Close

How Pharma Distributor AmerisourceBergen Prioritizes and Pilots Emerging Tech

By Alex Slawsby |  December 21, 2021
LinkedInTwitterFacebookEmail

As one of the largest pharmaceutical distributors in the world, $214 billion AmerisourceBergen is constantly hunting for technologies that can help it operate more efficiently — or enable it to support newly-developed treatments like gene therapy.

As part of our most recent research initiative on emerging technologies, we spoke to Senior Vice President of Strategy and Innovation Jason Dinger about how the Pennsylvania-based company prioritizes, pilots, and deploys emerging tech. One key is working closely with customers, Dinger says: “Sometimes, we identify hidden value where a customer sees a way to deploy a technology that we didn’t see.”

What does “emerging technology” mean to AmerisourceBergen?

AmerisourceBergen is one of the largest distributors of medications in the world, including to support clinical trials. We make sure that medicines get where they need to be. We therefore touch the healthcare ecosystem in many ways from healthcare delivery to pharmaceutical manufacturing and across many geographies.

Jason Dinger, SVP of Strategy and Innovation at AmerisourceBergen.

So, when we think about emerging technology, we are interested in anything that will accelerate the development and distribution of medicine. That means technologies that will introduce new efficiencies to moving medicine around the globe. COVID made it clear that cold chain storage must evolve, for example. We are also interested in technologies that will support the development of cell and gene therapies. And also technologies transforming care delivery and extending it to the home, including for remote patient monitoring and for ensuring medication adherence as examples.

One of our guiding principles around innovation is that everybody gets to play. 

There are a lot of emerging technologies in those focal areas. How do you prioritize them?

We always need to make sure that a technology will serve our strategic plan by addressing the true jobs to be done of our customers. 

One of our guiding principles around innovation is that everybody gets to play. We don’t see innovation as a black box or something that only happens in nondescript locations or unmarked buildings. We have 40,000-plus associates, and we want to tap their talent. So, we’ve put in place structures and processes to ensure that anyone can “raise a hand” if they see a new customer need that we could address. 

We then identify initially promising emerging technologies through scouting work, our commercial partner relationships and also through the investments we make in other companies. We’ll pilot a subset of emerging technologies to see if they do indeed have something unique to offer in solving an important Job. 

During the pilot process, we need to make sure not only that the technology will address a customer need, but that there’s a business model that works at scale. And beyond price or cost, that means commercializing successfully in the context of things like different reimbursement structures, geographical distances and even harsh conditions. It’s one thing to match a technology to a customer need. It’s a whole different thing to make sure the technology can deliver for a large number of people under a wide set of conditions.

This interview is part of our December 2021 research project, “Delivering Value Through Emerging Tech and Innovation.”

What does the development process look like?

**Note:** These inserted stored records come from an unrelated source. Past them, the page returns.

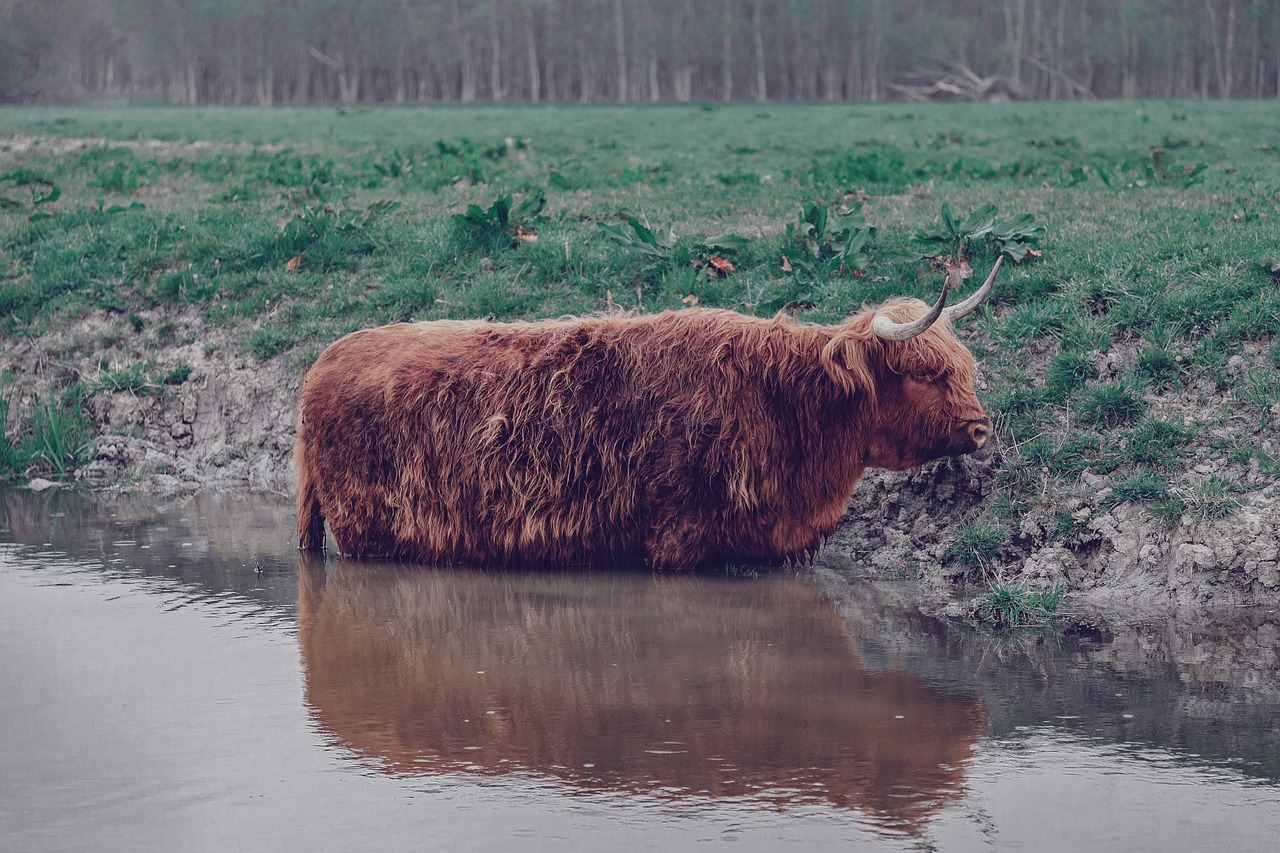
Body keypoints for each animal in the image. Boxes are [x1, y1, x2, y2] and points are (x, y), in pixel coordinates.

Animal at [296, 257, 998, 563]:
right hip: (368, 533)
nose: (981, 427)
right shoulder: (677, 542)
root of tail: (322, 362)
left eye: (966, 366)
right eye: (925, 372)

We’ll stand up a team — one that includes a diverse set of people from across the business — for each promising technology. The team will guide the technology through our growth gate process and the team makeup and its resources will morph and change over time depending upon where they are in the process. 

The first growth gate stage is six weeks, divided into three, two-week sprints. In that first stage, the team is trying to see if the solution can respond to customer needs. That’s concept risk. In the next stage, we figure out if we can execute with some predictability. We explore if we can deliver the solution to several customers at consistent cost and speed, for example. That’s execution risk and we might spend several more weeks on that. Then, if we proceed, the initiative will get additional funding and we’ll move into a period of months to lean into solving some of the scale risk issues. Finally, from there, the solution would move into full commercialization.

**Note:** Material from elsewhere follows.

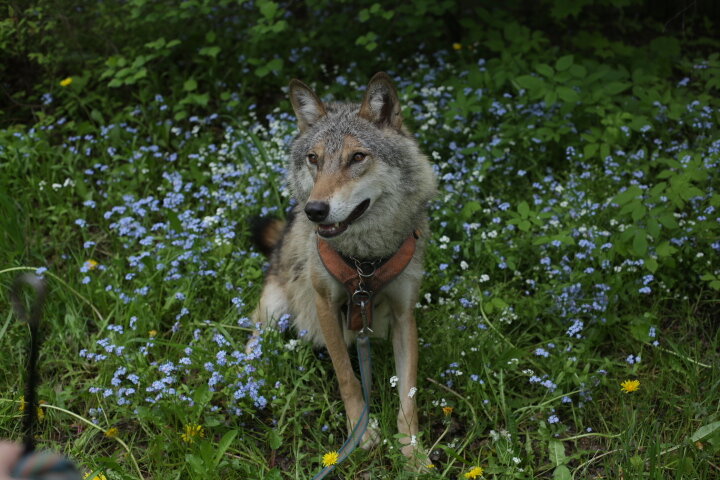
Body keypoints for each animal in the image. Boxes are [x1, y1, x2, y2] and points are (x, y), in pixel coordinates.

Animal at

In the end, we try to work closely with customers throughout the entire process. Nothing beats deploying something in the real world to see how it behaves in the wild. We have very different mechanisms to do that: alpha customers, beta customers, and so on, with very distinct thresholds. And sometimes we identify hidden value, where a customer sees a way to deploy a technology that we didn’t see.

Nothing beats deploying something in the real world to see how it behaves in the wild.

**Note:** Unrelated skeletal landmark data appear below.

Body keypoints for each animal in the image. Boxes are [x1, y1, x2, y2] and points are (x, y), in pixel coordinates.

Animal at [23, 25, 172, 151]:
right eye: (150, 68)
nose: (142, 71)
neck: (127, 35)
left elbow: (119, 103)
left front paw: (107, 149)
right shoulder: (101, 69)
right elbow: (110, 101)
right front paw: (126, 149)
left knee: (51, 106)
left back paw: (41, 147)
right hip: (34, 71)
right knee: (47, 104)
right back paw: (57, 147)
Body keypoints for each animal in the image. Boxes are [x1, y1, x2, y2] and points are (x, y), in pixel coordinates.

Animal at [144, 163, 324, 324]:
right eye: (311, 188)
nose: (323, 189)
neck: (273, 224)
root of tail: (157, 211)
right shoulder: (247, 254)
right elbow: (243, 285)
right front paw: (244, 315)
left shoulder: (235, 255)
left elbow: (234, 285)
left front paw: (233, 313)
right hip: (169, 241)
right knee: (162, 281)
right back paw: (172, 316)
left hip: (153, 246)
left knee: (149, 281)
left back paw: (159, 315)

How do you successfully navigate the “handover challenge”?

We actively encourage team members excited about a technology to join the team full time and to help lead it to market. We do everything we can to focus on addressing customer needs, so if that requires a change of our existing structure as well, we’ll do it. We are also comfortable creating new business units if a technology develops into a solution that should stand by itself. Our commitment is to invest in success, not in a plan.